Text excerpt:
# Plastic garbage bags - any recommendations



## Money172375 (Jun 29, 2018)

Any recommendations for garbage bags to replace my grocery store bags?

looking for bags to line garbage cans in bathrooms and kitchen.

cheapest I found were $0.13 - $0.16 each depending on size on Amazon.


----------



## Beaver101 (Nov 14, 2011)

^ No recommendations as I don't need "brand" names "garbage" bags, especially to line those in the bathrooms and kitchen. Just pop over to the dollar store and you can get lavendar or your favourite linen-scented lining garbage bags there.

Now if you're got a heavier duty job, then suggest on poping over to Home Depot, Canadian Tire, Costco (or Amazon if that's your thing) and they got all kinds of large-size "garbage" bags there.

Now for even "speciality" jobs, you may need to purchase those "city-approved" $5 a bag over at Home Hardware. Btw, this is not for yard-waste as only speciality "paper-bags" are allowed for this.

I'm still waiting for my 2023 garbage collection "calendar" that may or may not be distributed. I got the annual booklet of the "how to dispose your garbage" booklet aka for what and where. But not the "schedule aka calendar" itself. I guess them garbage management folks over at Toronto's city hall can't make up its mind about printing the calendar before a re-printing and distribution of a regurgitated "how to dispose" booklet. What a F-waste of money to start with.


----------



## Ponderling (Mar 1, 2013)

I just figure out the size and buy them at CTC on CTC money. 
Only line the one in the main bath
And in the en-suite bath where my wife uses lots of tissues with makeup removals we have a bin dedicated to kleenex and empty toilet rolls and they go into the green bin with our kitchen organics.


----------



## jargey3000 (Jan 25, 2011)

buy?? plastic bags???


----------



## Beaver101 (Nov 14, 2011)

^ What's so surprising? Rich shoppers had to buy plastic bags for a nickel plus tax here in Toronto if you didn't bring your own. Now that those bags are no longer being used or distributed which were doing double duty as household garbage bags, then you have to buy them if you want your garbage disposed or collected. The garbage guys ain't touching your garbage bins if you just trash them as is. Moreover, I don't suppose you would want to pick up yours/wife's shedded hairs after shower and dump them directly to the garbage bin? And don't think about disposing them in recyclable container (eg. paper bag/recyclable plastic container) either as there's also a "blue" bin for that.

What to work on:
1. Output the part of the garbage bag thread between "I'm still waiting" and "our kitchen organics.", inclusive.
2. In the garbage bag thread, what price per bag did the first poster find on Amazon?
3. Continue the garbage bag thread from where it stops.

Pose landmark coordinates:
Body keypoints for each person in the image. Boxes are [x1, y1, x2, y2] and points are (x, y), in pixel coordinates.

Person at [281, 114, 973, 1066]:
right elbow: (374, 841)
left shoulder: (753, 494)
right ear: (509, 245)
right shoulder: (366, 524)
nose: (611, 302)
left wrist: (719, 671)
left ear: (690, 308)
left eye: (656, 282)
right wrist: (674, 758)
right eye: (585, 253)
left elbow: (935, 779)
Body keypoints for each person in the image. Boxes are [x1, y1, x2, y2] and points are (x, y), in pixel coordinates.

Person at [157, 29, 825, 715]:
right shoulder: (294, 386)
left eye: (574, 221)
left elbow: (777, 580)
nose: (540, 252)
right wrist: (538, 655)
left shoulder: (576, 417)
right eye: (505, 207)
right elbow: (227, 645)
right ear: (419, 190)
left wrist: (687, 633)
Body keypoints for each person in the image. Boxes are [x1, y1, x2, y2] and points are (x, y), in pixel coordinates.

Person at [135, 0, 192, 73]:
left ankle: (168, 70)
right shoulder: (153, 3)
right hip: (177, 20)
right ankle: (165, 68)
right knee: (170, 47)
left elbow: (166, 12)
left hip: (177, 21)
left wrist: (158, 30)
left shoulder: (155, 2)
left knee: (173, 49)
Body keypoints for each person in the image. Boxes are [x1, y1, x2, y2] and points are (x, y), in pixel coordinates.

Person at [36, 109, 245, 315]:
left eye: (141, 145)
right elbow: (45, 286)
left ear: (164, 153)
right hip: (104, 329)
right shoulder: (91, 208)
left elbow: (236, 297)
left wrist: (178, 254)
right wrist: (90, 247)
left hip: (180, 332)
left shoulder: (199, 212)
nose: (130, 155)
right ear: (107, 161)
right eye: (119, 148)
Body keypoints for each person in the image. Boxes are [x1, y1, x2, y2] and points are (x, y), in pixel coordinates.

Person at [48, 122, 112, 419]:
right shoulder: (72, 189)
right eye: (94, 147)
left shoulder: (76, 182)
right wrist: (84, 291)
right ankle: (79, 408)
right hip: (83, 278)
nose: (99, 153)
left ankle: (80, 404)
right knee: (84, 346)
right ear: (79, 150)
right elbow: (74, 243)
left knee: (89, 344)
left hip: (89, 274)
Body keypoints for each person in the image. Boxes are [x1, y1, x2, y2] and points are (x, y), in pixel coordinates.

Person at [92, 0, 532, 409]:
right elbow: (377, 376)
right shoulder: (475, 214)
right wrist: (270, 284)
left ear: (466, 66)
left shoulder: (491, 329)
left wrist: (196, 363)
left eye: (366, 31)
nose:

Task-by-task answers:
1.
I'm still waiting for my 2023 garbage collection "calendar" that may or may not be distributed. I got the annual booklet of the "how to dispose your garbage" booklet aka for what and where. But not the "schedule aka calendar" itself. I guess them garbage management folks over at Toronto's city hall can't make up its mind about printing the calendar before a re-printing and distribution of a regurgitated "how to dispose" booklet. What a F-waste of money to start with.


----------



## Ponderling (Mar 1, 2013)

I just figure out the size and buy them at CTC on CTC money. 
Only line the one in the main bath
And in the en-suite bath where my wife uses lots of tissues with makeup removals we have a bin dedicated to kleenex and empty toilet rolls and they go into the green bin with our kitchen organics.

2. $0.13 to $0.16 each, depending on size.

3.
Toronto has distinctive bins for distinctive garbage collection. Ie. it's down to a "science". We even get an instructions manual for what goes where. Big blue bins for recycling which should be done 90% of time. Now one size green-bins for organics. And big/small (depending on size of your household) garbage bins for regular garbage disposal such as above hairs example. 

Electronics /house paint for example go to special depots. Mattresses or 1 big item per year can be left outside for the city to collect. And yes, you pay for that too whether you have that 1 big item or not - the charge goes auto on your utility bill - for every propertyowner.

And no, yard-waste can't simply go into a cardbox so you need to buy extra-extra-large paper bags for that. Cheapest is 25 for $17 at HomeDepot (price gone up since I last bought them). See, you do get something for "free" in Toronto, a PHD on garbage collection here, sponsored by our mayor.


----------



## Tostig (Nov 18, 2020)

I guess we've come a long way since Rob Ford complained and campaigned against $0.05 per plastic grocery bag at a time when a lot of countries were charging from $0.13 to $1.00.


----------



## MrBlackhill (Jun 10, 2020)

What's the issue with garbage bags? I'm happy people have to pay for them, maybe some people will think before using bags and producing so much trash.

I have a 10-liter trash bin and a 10-liter compost bin. That's for the whole house. I bought 100 small compost bags for a few dollars and it'll last me about 4 years. I use them for both trash and compost. I empty the bins about once a month.


----------



## Tostig (Nov 18, 2020)

Does the nation-wide ban on single use plastic bags include the four milk bags found in Ontario? I use the small bags to freeze food. Otherwise I'm up to my eye balls in them. And the big bag is used for my food waste.

If one day I do run out of plastic bags, I'll start using those Amazon carton boxes.


----------



## Beaver101 (Nov 14, 2011)

Tostig said:


> I guess we've come a long way since Rob Ford complained and campaigned against $0.05 per plastic grocery bag at a time when a lot of countries were charging from $0.13 to $1.00.


 ... I don't recall Rob doing that or even Doug as garbage is a municipal issue. Maybe he did as a political ploy.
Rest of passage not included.